READING TEXT —
The Division of Makin is an electoral division for the Australian House of Representatives located in the northeastern suburbs of Adelaide. The 130 km² seat covers an area from Little Para River and Gould Creek in the north-east to Grand Junction Road in the south and Port Wakefield Road in the west, including the suburbs of Banksia Park, Fairview Park, Golden Grove, Greenwith, Gulfview Heights, Ingle Farm, Mawson Lakes, Modbury, Para Hills, Para Vista, Pooraka, Redwood Park, Ridgehaven, Salisbury East, Salisbury Heights, St Agnes, Surrey Downs, Tea Tree Gully, Valley View, Vista, Walkley Heights, Wynn Vale, Yatala Vale, and parts of Gepps Cross and Hope Valley.

Geography
Since 1984, federal electoral division boundaries in Australia have been determined at redistributions by a redistribution committee appointed by the Australian Electoral Commission. Redistributions occur for the boundaries of divisions in a particular state, and they occur every seven years, or sooner if a state's representation entitlement changes or when divisions of a state are malapportioned.

History

Established in the South Australian redistribution of 3 September 1984 and named after MP and diplomat Norman Makin, it was a marginal mortgage belt seat with a higher proportion of the population in the area paying off home loans. In the 2006 census, over 42 percent of the seat's electors had a home mortgage; ranking it 19th highest in Australia's 150 seats.

Created ahead of the 1984 election as a notionally fairly safe Labor seat, Labor won marginally. For the first quarter-century of its existence, the seat was a "bellwether" seat held by the party of government, both often typical of mortgage belt seats. During this time, it was usually marginal, with neither party winning more than 54 percent of the two-party vote.

EXERCISE TASK A —
Convert the rows, everything from the line containing "Page size: 1500x1125." down to the line containing "picture [46, 0, 243, 149]", into a Markdown table with the columns No. and Line, omitting blank lines.

AVAILABLE DATA —
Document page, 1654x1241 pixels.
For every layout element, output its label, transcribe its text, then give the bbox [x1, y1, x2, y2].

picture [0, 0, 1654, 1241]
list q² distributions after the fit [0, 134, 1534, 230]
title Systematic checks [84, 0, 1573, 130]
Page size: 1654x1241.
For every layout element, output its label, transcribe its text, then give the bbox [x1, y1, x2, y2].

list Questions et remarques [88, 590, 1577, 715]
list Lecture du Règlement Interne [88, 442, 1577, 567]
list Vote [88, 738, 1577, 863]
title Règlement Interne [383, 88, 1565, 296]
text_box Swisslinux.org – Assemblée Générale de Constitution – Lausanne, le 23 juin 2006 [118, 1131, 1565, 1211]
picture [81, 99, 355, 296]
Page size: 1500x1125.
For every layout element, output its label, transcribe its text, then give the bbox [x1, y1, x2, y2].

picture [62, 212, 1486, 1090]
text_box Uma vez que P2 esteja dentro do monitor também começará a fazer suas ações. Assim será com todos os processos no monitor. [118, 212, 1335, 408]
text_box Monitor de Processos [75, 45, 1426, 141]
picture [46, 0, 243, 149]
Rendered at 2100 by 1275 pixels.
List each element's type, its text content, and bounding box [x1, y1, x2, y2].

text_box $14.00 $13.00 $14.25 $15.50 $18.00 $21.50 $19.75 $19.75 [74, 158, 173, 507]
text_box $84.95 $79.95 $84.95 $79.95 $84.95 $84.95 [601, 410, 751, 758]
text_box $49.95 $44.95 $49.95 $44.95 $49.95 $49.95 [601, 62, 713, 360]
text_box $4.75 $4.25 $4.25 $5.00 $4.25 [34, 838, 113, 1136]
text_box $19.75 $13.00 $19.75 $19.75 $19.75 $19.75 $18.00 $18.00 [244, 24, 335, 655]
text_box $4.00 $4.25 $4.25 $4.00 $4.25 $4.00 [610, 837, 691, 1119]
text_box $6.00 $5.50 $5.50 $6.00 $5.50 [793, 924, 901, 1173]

EXERCISE TASK B —
Reproduce everything in the passage on the Division of Makin from "Established in the" down to "the two-party vote.", word for word.

WRITTEN SOLUTION A —
| No. | Line |
|---|---|
| 1 | Page size: 1500x1125. |
| 2 | For every layout element, output its label, transcribe its text, then give the bbox [x1, y1, x2, y2]. |
| 3 | picture [62, 212, 1486, 1090] |
| 4 | text_box Uma vez que P2 esteja dentro do monitor também começará a fazer suas ações. Assim será com todos os processos no monitor. [118, 212, 1335, 408] |
| 5 | text_box Monitor de Processos [75, 45, 1426, 141] |
| 6 | picture [46, 0, 243, 149] |

WRITTEN SOLUTION B —
Established in the South Australian redistribution of 3 September 1984 and named after MP and diplomat Norman Makin, it was a marginal mortgage belt seat with a higher proportion of the population in the area paying off home loans. In the 2006 census, over 42 percent of the seat's electors had a home mortgage; ranking it 19th highest in Australia's 150 seats.

Created ahead of the 1984 election as a notionally fairly safe Labor seat, Labor won marginally. For the first quarter-century of its existence, the seat was a "bellwether" seat held by the party of government, both often typical of mortgage belt seats. During this time, it was usually marginal, with neither party winning more than 54 percent of the two-party vote.